A Computer’s Heat Could Divulge Top Secrets
A Computer’s Heat Could Divulge Top Secrets
June 18, 2015
Scientific American — The most secure computers in the world can’t “Google” a thing — they are disconnected from the Internet and all other networks. The U.S. military and the National Security Agency rely on this attack-prevention measure, known as air-gapping.
But where there’s a will, there’s a way: a team of BGU doctoral students led by Prof. Yuval Elovici, director of the BGU Cyber Security Research Center, announced it can obtain information from an air-gapped computer by reading messages encoded in the heat given off, like smoke signals, by its processors. The computer scientists call their hack BitWhisper.
BGU’s BitWhisper bridges the air-gap between the two computers, approximately 15 inches (40 cm) apart that are infected with malware by using their heat emissions and built-in thermal sensors to communicate.
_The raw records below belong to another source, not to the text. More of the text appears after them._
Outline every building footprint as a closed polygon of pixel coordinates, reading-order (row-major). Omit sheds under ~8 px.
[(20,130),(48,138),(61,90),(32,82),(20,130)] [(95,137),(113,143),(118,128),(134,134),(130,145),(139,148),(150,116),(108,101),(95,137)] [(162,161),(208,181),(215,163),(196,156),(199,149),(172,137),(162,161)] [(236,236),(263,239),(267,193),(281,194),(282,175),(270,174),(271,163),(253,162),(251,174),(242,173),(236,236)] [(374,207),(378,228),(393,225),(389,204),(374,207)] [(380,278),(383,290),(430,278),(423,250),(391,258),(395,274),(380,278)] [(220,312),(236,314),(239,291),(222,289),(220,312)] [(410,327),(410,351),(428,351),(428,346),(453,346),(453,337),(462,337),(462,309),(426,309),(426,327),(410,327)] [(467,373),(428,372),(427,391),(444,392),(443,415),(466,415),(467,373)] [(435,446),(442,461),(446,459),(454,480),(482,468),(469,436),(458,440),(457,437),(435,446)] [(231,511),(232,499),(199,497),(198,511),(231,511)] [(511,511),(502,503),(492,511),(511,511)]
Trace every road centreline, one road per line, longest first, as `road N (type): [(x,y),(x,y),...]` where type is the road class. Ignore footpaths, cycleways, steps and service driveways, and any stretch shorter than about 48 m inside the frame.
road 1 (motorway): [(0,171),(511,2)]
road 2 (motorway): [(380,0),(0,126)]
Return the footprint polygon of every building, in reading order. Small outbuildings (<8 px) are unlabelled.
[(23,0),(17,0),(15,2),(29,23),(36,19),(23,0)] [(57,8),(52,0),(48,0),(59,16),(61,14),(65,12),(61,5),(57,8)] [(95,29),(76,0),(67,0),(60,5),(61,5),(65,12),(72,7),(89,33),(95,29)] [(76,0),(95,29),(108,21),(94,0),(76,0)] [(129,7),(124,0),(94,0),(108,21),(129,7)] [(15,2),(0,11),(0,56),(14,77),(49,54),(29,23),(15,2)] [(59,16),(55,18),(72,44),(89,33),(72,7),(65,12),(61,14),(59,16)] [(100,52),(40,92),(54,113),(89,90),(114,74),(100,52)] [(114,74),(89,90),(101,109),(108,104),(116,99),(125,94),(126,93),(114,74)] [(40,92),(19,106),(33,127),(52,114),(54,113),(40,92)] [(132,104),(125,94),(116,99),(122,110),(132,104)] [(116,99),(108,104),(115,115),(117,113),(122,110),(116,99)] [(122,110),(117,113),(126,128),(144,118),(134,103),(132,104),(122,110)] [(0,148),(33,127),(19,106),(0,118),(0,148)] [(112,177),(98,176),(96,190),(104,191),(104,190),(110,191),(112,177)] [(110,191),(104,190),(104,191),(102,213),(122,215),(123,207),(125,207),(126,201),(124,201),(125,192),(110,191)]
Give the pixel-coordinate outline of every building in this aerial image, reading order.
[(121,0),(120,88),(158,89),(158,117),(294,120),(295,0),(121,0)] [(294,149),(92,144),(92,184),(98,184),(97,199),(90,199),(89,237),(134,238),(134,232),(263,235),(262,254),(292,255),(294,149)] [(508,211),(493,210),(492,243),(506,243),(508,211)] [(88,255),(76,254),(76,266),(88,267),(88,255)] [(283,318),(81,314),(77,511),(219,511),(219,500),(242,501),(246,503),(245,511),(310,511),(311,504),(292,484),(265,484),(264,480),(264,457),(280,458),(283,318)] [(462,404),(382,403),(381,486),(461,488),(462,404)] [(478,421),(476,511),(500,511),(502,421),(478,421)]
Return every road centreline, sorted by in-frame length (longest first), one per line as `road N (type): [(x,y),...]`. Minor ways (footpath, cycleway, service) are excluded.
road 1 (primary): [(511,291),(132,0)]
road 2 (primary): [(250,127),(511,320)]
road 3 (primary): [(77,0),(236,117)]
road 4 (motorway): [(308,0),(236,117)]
It establishes a covert, bi-directional channel by emitting heat from one PC to the other in a controlled manner. By regulating the heat patterns, binary data is turned into thermal signals. In turn, the adjacent PC uses its built-in thermal sensors to measure the environmental changes. These changes are then sampled, processed, and converted into data.
The process is very time consuming. The compromised computers can transmit only a maximum of eight bits per hour and can be located no more than 16 inches apart. But that rate is enough to get what you need, says Yisroel Mirsky, a BGU doctoral student on the BitWhisper team.
“You need only about five bits,” says Mirsky, for a simple message, such as a command from the connected computer to the disconnected one, to initiate a data-destroying algorithm.